On dune and headland sinks the fire:

Lo, all our pomp of yesterday

Is one with Nineveh and Tyre!

Judge of the Nations, spare us yet,

Lest we forget—lest we forget!

If, drunk, with sight of power, we loose

Wild tongues that have not Thee in awe—

Such boasting as the Gentiles use

Or lesser breeds without the Law—

Lord God of Hosts, be with us yet,

Lest we forget—lest we forget!

For heathen heart that puts her trust

In reeking tube and iron shard—

All valiant dust that builds on dust,

And guarding, calls not Thee to guard—

For frantic boast and foolish word,

Thy mercy on Thy people, Lord!

Amen.

Rudyard Kipling's poem still has great religious as well as human significance. It recalls when similar ambitions may have been celebrated in the ancient kingdoms of Nineveh and Tyre, which had forgotten the contents of their own speeches and proclamations made in the days when they had celebrated their greatness with festivities and military fanfare. Many of us also become drunk with our own importance and the possibilities of our own power, and we loose wild tongues that belie the rulership of God and the purpose of our own lives.

We are reminded that some thirty-five centuries before Victoria, the Lord God of Hosts himself gathered the children of Israel together at the foot of Mount Sinai to make a covenant with them which, if they would keep it, would make them the greatest nation upon the earth. God came down onto the mount in a cloud of fire with such great power that the mountains shook and the people trembled. Then, to the accompaniment of lightnings and thunders, he gave that set of laws by which true greatness could be won and maintained.

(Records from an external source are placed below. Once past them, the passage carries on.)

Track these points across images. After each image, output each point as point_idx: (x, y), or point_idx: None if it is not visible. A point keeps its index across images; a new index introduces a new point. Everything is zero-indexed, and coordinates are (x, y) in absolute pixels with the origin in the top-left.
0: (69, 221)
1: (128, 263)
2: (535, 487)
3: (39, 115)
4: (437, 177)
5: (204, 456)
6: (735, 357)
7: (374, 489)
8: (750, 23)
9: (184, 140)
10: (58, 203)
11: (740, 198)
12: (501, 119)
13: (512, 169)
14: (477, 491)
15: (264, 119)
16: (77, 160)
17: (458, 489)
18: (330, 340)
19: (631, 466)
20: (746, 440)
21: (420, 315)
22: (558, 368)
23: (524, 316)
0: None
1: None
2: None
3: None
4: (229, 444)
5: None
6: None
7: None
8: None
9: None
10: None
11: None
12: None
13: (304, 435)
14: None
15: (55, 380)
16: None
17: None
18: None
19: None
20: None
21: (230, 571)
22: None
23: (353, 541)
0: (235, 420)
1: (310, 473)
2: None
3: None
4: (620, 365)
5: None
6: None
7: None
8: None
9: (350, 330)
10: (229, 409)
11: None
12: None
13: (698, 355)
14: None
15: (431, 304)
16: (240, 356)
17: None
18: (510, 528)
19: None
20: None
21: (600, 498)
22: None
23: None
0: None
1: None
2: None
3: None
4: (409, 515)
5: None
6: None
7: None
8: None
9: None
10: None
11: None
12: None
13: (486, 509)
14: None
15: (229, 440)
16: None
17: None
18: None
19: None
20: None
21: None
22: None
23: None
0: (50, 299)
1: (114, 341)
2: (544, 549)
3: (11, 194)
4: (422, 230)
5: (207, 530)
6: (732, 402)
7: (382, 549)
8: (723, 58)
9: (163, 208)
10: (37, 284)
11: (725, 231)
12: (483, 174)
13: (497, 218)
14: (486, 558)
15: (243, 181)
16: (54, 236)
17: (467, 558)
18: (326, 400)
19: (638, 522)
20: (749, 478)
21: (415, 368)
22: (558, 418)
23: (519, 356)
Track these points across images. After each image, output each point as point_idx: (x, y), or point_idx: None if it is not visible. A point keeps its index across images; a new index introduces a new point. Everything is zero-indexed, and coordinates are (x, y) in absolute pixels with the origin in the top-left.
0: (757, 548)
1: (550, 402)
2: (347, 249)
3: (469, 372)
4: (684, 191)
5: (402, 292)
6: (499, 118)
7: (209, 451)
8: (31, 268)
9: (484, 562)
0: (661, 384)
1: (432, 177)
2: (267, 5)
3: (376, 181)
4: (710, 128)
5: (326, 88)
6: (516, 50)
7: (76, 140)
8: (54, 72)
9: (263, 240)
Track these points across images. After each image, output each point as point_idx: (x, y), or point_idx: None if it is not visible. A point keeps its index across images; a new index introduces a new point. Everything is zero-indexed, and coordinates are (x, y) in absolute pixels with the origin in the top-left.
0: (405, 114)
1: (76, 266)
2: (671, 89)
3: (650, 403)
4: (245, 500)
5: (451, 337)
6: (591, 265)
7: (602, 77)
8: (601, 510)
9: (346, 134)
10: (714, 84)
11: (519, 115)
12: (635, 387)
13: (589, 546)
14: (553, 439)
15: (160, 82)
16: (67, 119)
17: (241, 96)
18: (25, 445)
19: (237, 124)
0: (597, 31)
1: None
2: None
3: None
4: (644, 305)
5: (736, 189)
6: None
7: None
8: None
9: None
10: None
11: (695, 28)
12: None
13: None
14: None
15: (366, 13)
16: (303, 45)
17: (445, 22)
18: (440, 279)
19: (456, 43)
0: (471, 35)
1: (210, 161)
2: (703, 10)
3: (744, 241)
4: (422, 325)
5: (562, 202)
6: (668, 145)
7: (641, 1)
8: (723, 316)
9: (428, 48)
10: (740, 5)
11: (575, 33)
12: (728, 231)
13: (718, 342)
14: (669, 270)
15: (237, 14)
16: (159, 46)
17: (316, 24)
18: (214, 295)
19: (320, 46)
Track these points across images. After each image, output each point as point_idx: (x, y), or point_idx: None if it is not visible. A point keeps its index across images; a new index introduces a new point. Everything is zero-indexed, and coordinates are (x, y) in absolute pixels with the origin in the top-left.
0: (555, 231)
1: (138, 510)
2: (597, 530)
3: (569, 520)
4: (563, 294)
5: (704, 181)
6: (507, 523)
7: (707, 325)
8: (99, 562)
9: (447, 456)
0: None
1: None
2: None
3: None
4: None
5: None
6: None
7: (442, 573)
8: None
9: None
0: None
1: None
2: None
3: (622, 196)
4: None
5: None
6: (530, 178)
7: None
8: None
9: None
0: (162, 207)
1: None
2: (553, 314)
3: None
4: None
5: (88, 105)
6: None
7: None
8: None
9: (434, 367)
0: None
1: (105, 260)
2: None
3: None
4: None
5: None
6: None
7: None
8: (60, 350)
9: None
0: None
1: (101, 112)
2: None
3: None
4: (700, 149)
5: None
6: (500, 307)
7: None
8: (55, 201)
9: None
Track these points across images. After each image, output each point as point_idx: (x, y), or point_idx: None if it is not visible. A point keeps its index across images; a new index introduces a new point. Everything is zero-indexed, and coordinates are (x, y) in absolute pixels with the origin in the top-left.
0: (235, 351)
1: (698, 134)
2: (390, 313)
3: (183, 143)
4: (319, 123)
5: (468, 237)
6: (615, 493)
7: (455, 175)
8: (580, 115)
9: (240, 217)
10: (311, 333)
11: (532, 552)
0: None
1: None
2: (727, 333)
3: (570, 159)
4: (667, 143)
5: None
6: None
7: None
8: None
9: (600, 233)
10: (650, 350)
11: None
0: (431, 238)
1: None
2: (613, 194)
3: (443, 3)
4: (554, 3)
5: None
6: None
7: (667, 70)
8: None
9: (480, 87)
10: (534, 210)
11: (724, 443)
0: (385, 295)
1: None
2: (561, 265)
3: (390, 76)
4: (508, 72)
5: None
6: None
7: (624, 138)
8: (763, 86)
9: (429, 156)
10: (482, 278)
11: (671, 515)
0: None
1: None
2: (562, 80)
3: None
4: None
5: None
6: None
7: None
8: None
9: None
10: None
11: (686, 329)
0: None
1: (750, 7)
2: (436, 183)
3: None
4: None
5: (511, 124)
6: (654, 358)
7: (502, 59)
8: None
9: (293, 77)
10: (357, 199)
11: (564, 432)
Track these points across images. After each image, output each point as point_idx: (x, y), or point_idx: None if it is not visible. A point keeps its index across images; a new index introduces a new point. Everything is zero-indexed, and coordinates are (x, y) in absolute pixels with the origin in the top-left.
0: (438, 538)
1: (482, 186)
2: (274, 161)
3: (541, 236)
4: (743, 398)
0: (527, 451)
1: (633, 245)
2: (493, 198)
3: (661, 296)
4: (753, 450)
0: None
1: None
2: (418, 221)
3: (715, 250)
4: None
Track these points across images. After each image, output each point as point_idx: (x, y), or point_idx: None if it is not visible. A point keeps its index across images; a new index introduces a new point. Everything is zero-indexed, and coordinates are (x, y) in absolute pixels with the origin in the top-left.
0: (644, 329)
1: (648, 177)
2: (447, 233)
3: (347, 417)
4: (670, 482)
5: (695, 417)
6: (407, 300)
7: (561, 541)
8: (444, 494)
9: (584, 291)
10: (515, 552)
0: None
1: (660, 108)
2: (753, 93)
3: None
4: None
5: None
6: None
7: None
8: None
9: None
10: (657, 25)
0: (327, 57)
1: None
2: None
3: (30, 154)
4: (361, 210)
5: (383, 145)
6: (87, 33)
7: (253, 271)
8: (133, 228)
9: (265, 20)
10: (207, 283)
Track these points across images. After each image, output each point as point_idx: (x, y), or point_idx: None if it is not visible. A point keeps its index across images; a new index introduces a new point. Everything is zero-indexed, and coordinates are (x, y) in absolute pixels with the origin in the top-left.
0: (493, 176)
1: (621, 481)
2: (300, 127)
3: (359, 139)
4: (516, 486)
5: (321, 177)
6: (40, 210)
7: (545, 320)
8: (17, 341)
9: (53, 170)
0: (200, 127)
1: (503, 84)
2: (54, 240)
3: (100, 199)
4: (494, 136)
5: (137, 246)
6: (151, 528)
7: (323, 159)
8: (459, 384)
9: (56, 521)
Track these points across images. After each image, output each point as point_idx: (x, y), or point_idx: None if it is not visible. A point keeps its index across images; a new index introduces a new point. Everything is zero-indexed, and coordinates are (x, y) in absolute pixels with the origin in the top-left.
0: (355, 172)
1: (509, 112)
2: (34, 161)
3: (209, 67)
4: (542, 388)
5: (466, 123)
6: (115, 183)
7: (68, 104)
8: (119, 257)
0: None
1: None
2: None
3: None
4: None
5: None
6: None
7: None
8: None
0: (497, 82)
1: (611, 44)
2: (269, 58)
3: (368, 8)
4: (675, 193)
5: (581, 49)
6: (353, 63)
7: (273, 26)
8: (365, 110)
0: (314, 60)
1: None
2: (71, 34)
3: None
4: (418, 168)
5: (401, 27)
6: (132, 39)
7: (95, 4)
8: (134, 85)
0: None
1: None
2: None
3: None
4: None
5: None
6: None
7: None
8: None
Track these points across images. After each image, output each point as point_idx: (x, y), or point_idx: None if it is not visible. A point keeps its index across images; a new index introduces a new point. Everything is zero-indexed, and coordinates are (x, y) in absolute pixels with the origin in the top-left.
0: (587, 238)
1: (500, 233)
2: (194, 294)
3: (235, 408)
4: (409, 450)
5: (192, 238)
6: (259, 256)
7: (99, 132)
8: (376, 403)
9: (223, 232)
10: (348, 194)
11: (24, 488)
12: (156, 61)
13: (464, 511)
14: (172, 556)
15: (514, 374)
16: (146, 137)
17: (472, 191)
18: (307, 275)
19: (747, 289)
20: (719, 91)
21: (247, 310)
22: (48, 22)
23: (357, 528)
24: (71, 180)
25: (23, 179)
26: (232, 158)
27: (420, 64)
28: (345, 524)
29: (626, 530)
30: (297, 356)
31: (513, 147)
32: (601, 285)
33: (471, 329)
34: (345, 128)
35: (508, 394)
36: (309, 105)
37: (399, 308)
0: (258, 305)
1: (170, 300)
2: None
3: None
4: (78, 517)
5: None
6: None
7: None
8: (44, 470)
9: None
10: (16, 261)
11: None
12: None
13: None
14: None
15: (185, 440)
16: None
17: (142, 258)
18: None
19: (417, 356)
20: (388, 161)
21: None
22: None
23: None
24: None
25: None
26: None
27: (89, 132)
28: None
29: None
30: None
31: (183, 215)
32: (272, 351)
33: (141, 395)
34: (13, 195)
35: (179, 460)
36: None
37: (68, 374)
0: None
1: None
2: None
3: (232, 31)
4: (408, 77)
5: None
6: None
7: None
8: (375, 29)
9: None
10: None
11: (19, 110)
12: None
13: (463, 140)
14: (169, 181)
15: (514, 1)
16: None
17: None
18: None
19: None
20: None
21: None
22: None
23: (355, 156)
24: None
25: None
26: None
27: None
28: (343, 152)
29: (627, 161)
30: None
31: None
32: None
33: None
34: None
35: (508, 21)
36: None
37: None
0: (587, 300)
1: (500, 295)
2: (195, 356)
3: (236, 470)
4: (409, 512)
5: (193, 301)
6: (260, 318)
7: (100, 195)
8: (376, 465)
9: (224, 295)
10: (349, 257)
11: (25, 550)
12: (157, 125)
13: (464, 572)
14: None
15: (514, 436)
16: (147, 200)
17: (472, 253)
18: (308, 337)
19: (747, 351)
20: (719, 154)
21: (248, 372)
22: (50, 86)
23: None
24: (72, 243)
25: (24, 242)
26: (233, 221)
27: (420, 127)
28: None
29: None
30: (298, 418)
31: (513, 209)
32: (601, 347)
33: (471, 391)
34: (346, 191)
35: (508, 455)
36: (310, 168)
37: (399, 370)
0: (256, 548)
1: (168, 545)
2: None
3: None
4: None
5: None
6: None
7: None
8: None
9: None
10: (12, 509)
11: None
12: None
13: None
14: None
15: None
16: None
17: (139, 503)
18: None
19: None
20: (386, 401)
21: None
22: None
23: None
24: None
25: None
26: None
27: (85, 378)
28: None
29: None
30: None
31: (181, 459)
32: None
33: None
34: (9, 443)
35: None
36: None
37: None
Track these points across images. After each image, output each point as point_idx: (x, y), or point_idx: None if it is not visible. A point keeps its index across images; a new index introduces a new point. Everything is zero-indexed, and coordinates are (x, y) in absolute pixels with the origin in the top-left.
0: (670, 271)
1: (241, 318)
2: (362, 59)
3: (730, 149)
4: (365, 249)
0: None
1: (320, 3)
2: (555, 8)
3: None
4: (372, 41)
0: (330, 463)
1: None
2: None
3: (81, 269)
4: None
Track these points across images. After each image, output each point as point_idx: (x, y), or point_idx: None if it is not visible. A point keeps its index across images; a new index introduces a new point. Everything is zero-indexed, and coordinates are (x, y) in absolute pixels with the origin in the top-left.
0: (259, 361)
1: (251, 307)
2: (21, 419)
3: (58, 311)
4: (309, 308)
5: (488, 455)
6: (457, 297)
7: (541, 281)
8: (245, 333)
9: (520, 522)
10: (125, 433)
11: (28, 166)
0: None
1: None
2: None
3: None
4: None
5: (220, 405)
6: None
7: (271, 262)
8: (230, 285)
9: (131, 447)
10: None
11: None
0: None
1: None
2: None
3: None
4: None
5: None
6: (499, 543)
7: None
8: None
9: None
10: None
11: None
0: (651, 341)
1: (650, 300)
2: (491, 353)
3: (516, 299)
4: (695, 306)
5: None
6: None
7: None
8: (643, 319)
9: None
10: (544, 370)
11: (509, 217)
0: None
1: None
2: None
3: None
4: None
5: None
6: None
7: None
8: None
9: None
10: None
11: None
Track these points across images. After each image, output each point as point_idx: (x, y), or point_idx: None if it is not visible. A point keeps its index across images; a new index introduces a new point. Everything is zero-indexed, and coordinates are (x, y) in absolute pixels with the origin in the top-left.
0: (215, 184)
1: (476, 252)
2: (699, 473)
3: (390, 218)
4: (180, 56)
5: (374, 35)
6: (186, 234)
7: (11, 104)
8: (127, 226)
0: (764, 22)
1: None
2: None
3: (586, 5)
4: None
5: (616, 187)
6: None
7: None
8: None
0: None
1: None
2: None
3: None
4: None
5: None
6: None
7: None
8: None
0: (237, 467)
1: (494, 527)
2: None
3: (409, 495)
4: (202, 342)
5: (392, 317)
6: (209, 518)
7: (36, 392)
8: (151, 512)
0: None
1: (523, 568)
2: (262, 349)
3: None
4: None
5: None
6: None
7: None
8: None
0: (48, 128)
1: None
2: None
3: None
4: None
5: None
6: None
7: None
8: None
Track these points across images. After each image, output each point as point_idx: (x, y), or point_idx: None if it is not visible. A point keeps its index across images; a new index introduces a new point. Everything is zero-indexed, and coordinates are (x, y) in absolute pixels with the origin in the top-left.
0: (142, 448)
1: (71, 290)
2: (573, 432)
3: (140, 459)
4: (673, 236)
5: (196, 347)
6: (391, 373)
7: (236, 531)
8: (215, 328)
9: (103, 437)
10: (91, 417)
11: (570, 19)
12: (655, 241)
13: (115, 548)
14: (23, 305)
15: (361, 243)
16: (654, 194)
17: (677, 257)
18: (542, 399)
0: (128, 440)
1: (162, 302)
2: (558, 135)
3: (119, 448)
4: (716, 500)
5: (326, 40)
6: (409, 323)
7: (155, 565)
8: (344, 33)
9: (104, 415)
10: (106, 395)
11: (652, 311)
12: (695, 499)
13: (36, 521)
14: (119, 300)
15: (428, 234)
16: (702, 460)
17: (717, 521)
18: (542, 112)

But after the commandments had been given, God also returned to his station. The fires died out on the mount. The lightning and thunders ceased. In Mr. Kipling's words, "the tumult and the shouting" died, and the people were dispersed to continue their journey toward their promised land. And when the excitement was past, this was exactly the time for the people to begin taking action.

Among other things, the Lord wanted the people to remember to do all the things he had talked to them about. But unfortunately they forgot many of these things. When the tumult and the shouting was over, many of them went back to their golden calves and their other sins. If they had kept running through their minds Mr. Kipling's refrain—"Lord God of Hosts, be with us yet, lest we forget—lest we forget"—they would not have been kept wandering in the wilderness for forty years until all of the original company but two had been denied their objectives and had perished in the wilderness.

Someday the festivities of our lives themselves will also come to an end. Our activities will be over, and the fires of our lives will have died down. Then the real work of life will be about ready to begin. Death is the key that unlocks the mansions of eternity. Then will be the time for blessings that we sang about to be realized. In the meantime, may God help us to live by the book so that we may begin our immortal lives with no depressions or recessionals, and so we may pray with Mr. Kipling, "Lord God of Hosts, be with us yet, Lest we forget—lest we forget!"

(Sterling W. Sill, The Wealth of Wisdom [Salt Lake City: Deseret Book Co., 1977], 97.)